Imagem: Divulgação
Notícia 28 agosto, 2017

Projeto coordenado por professora da UFRGS é premiado pelo Iphan

A 30ª Edição do Prêmio Rodrigo Melo Franco de Andrade, promovida pelo Instituto do Patrimônio Histórico e Artístico Nacional (Iphan), divulgou as ações vencedoras após reunião realizada pela Comissão Nacional de Avaliação nos dias 21 e 22 de agosto, em Brasília. Dentre as atividades contempladas, divididas em quatro categorias, esteve o projeto “Arquivo e Testemunho: Acervo da Oficina de Criatividade do Hospital Psiquiátrico São Pedro, Porto Alegre (RS)” da UFRGS, premiado na Categoria I – Iniciativas de excelência em técnicas de preservação do Patrimônio Cultural.

Coordenado pela professora Tania Mara Galli Fonseca, o projeto se destacou por preservar, organizar e classificar as obras e documentos que compõem o Acervo de Imagens do Inconsciente da Oficina de Criatividade do Hospital Psiquiátrico São Pedro. Na premiação, compartilhada com outra ação do estado de Minas Gerais, a iniciativa alcançou relevância por catalogar o acervo da instituição, além de disponibilizar todo o material reunido ao público. A atual edição do PRMFA homenageou os 80 anos do Iphan, uma das mais antigas organizações públicas brasileiras e a primeira dedicada à preservação do patrimônio cultural na América Latina.

“Arquivo e Testemunho: Acervo da Oficina de Criatividade do Hospital Psiquiátrico São Pedro, Porto Alegre (RS)” é uma atividade de pesquisa e extensão desenvolvida desde 2000 junto à Oficina de Criatividade do Hospital Psiquiátrico São Pedro. É responsável, junto à psicóloga-coordenadora da oficina, Bárbara Neubarth, pela criação de um acervo para fins de salvamento e guarda dos trabalhos expressivos (pinturas, desenhos, bordados e escritas) realizados por pacientes residentes ou não no Hospital.
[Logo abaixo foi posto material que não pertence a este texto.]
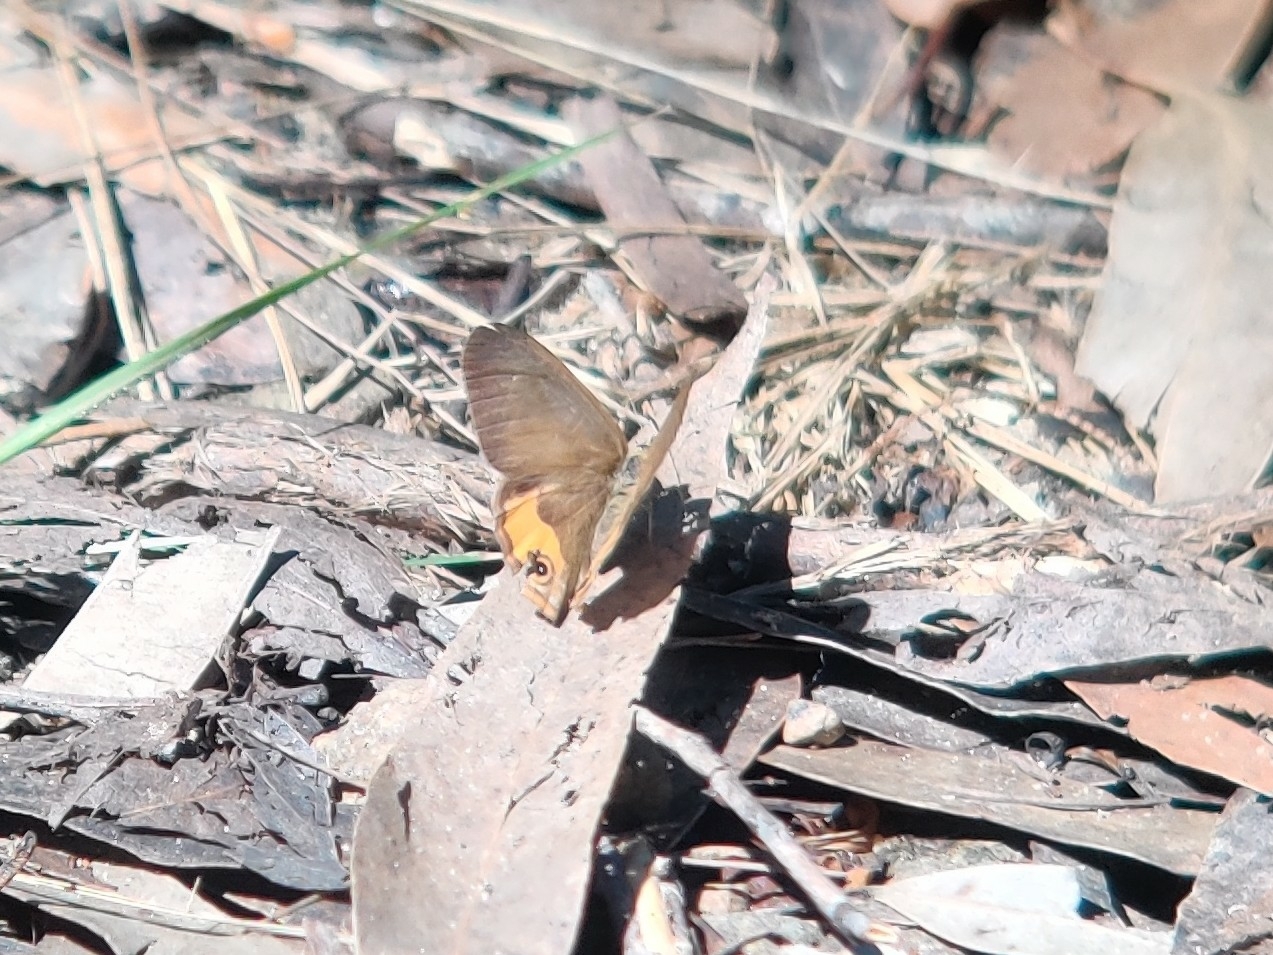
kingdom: Animalia
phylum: Arthropoda
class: Insecta
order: Lepidoptera
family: Nymphalidae
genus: Hypocysta
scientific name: Hypocysta metirius
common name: Brown ringlet
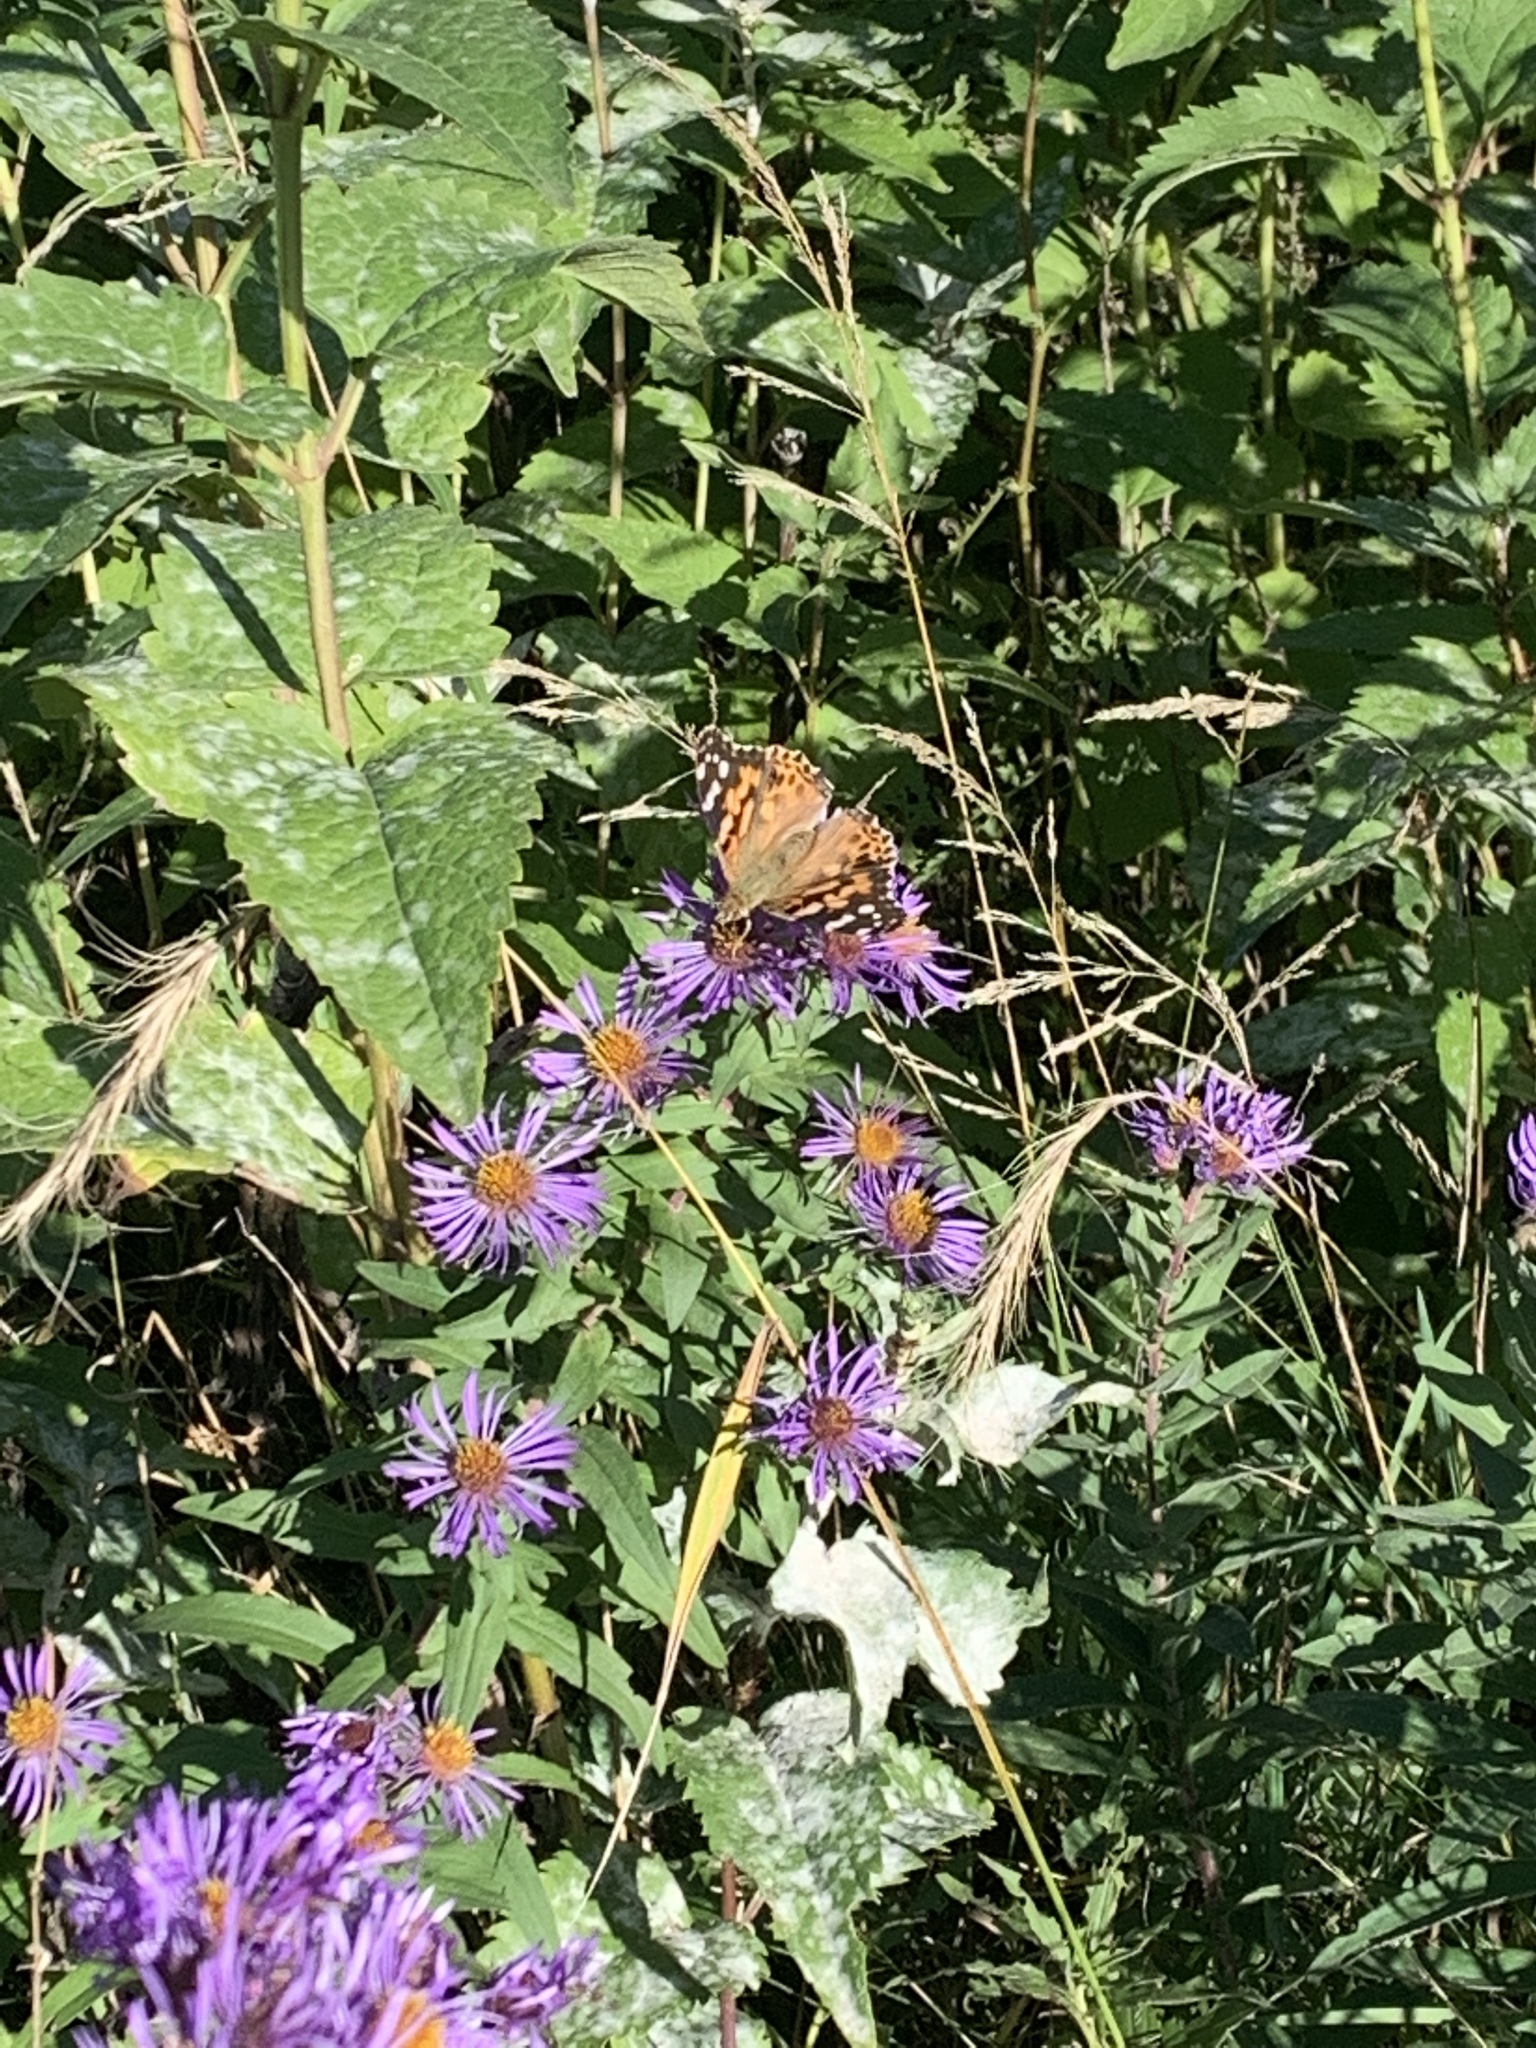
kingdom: Animalia
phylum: Arthropoda
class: Insecta
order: Lepidoptera
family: Nymphalidae
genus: Vanessa
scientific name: Vanessa cardui
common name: Painted lady
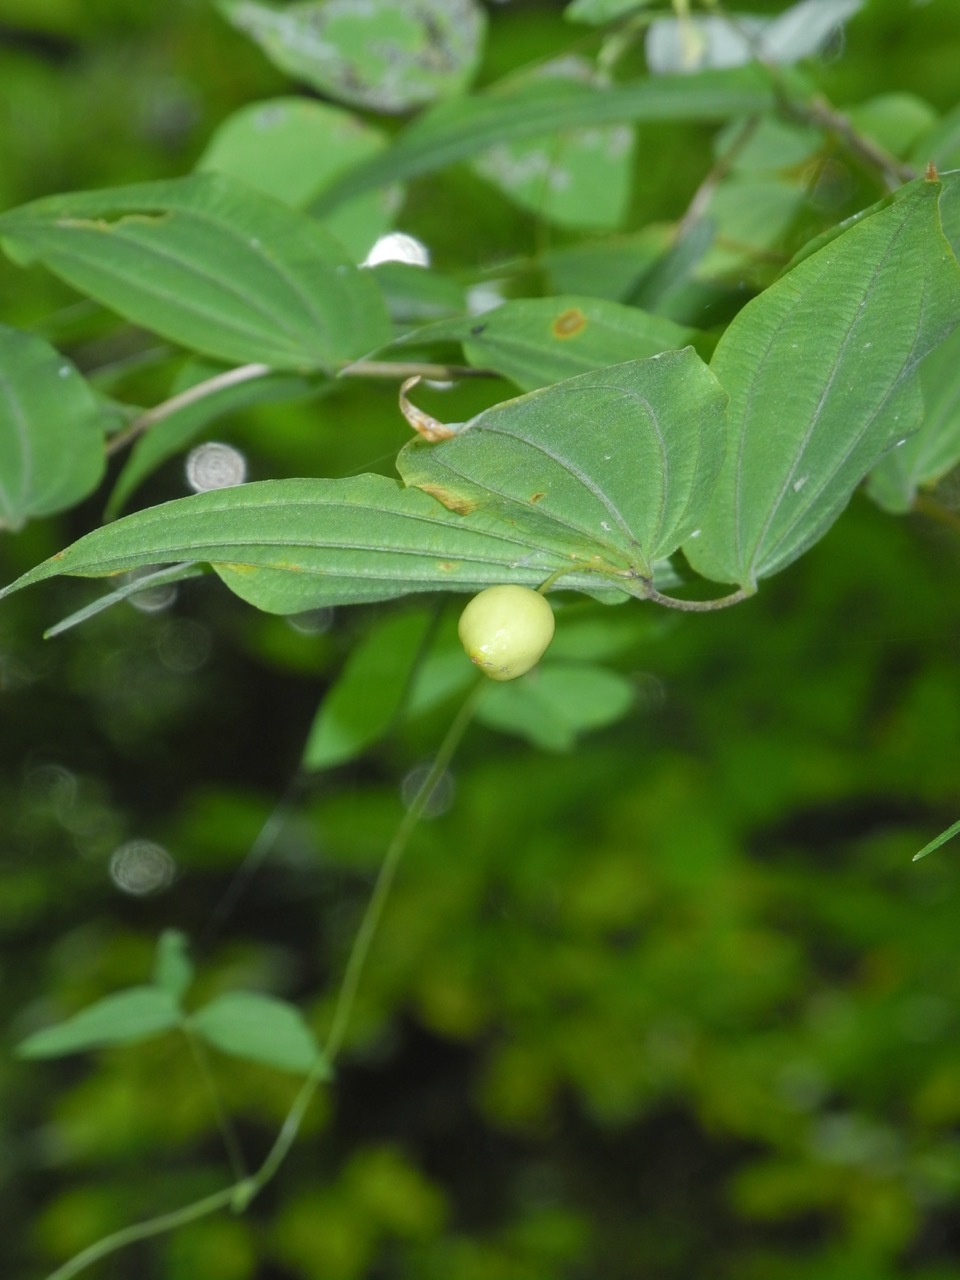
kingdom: Plantae
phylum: Tracheophyta
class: Liliopsida
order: Liliales
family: Liliaceae
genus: Prosartes
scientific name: Prosartes lanuginosa
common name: Hairy mandarin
Criada em 1990, no advento da Reforma Psiquiátrica do Rio Grande do Sul, a Oficina de Criatividade constituiu um dispositivo de expressão para os sujeitos portadores de sofrimento mental, manifestando-se como uma via comunicacional e de inclusão social para os mesmos. Seu acervo, hoje, reúne mais de 200 mil obras, cujo conjunto representa um inédito e incomum patrimônio cultural do estado relativo à loucura: “seu teor, feito ao longo dos anos e a cada dia por milhares de vozes e gestos anônimos, se mostra transdisciplinar, podendo vir a ser explorado por diversos pontos de vista do conhecimento, seja o da Psicologia e da Psicanálise, das Artes, da História, da Antropologia, da Museologia e da Arquivologia e da Arquitetura”, aponta Tania.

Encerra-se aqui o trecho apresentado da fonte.